I would often drive her home after Hebrew School concluded. In the car, we would talk about what she had just shared. I had this sense that telling her story was both simultaneously invigorating and exhausting. she would often say, “You know rabbi I leave out some of the details out when talking to such young students.” I remember thinking, “There were worse moments than jumping off a moving train on a snowy winter night? There were worse memories than drinking dirty water tea and eating a half slice of bread every day?”
On one occasion, she told me the following, “We used to have to squat to go to the bathroom at the edge of these latrine pits. Sometimes people were so weak that they fell in and drowned in those pits. On other occasions the Nazi guards would push people into those pits, and they would drown.” Even going to the bathroom was dangerous.
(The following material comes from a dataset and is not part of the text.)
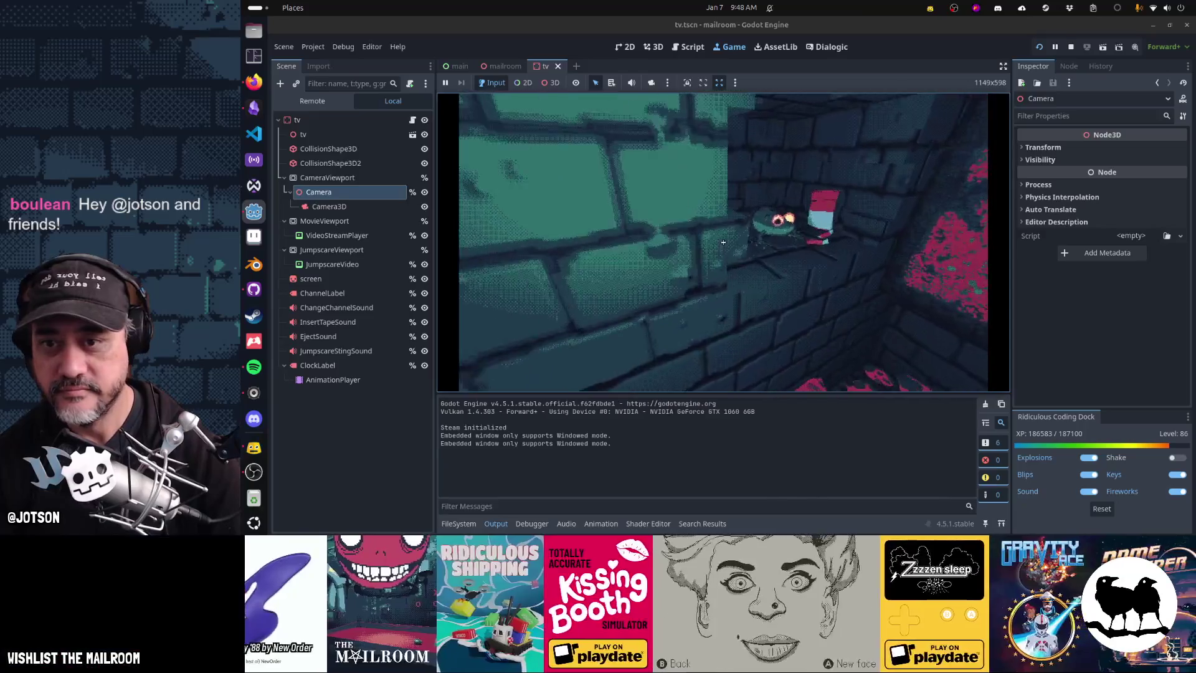
{"action": "left_click", "coordinate": [723, 242]}
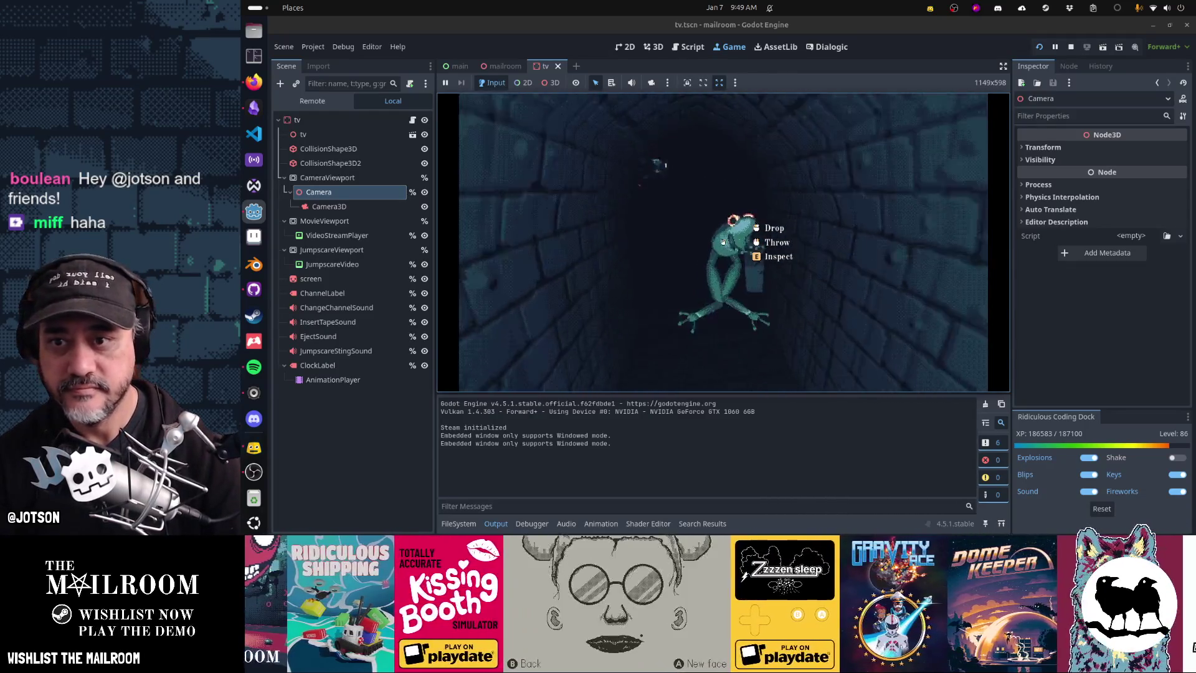
In the running game, insert the frog into the VCR, grab a VHS tape, pause, and show the window overview.
{"action": "left_click", "coordinate": [723, 241]}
In the camps even that most mundane and basic of human things could mean death. The Nazis robbed Jews of their humanity.
I cannot explain why that is the memory I can never forget. Perhaps it was because I had this feeling that Annie needed to share it and speak it out loud but felt she could not tell such a horror to our young students. She wanted them to remain hopeful. Her goal when telling our students was to instill hope. Even in the midst of sharing the terrors that she experienced, she wanted to protect our children. She did not want them only to see antisemitism and death. She wanted them to see survival and life.
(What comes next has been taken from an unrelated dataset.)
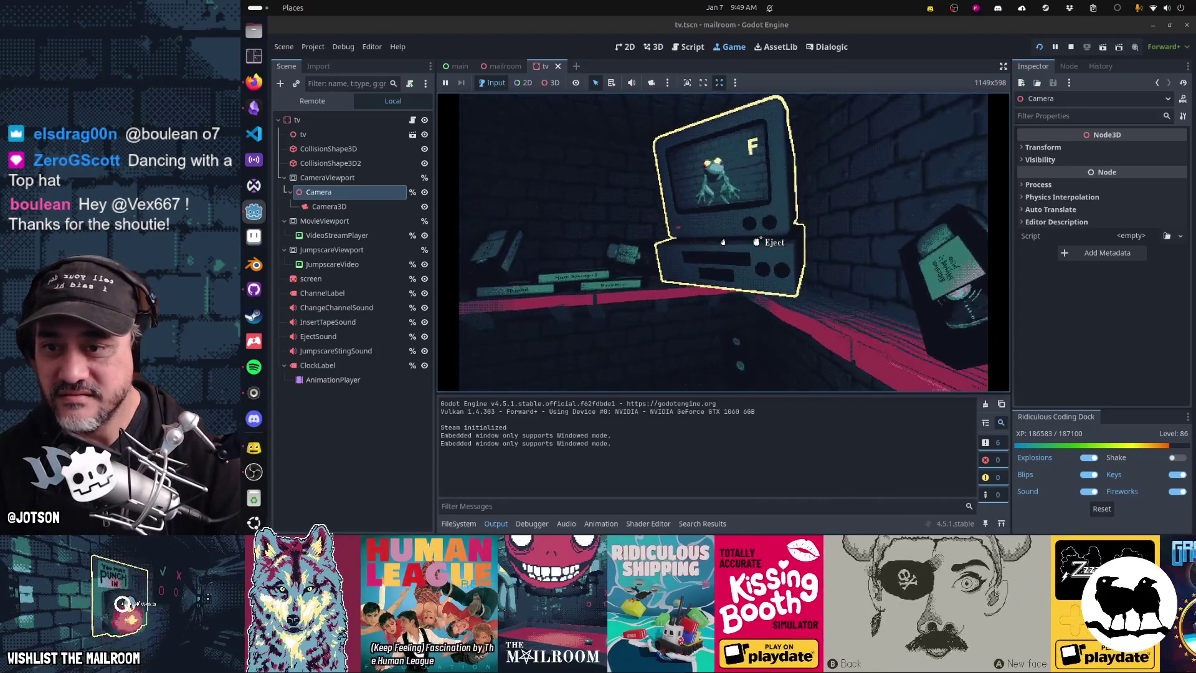
{"action": "left_click", "coordinate": [723, 242]}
Annie did survive. She married and had a daughter. She celebrated the b’nai mitzvah of grandchildren as well as weddings. She was present for the birth of great grandchildren.
She wanted our students to remember the Nazi evils but also see survival and hope. And that of course is the point of our garden so aptly named “Annie’s Garden.” In the winter there will be its barren trees and bushes and its cold, stone benches. I will then imagine her tumbling in the snowbank when Annie tried to evade her Nazi tormentors. And then every year, around this time, its bushes will start filling with color and its flowers will start blooming. And I will recall her concluding message of hope and her words. “Life is always worth it. Am Yisrael Chai!”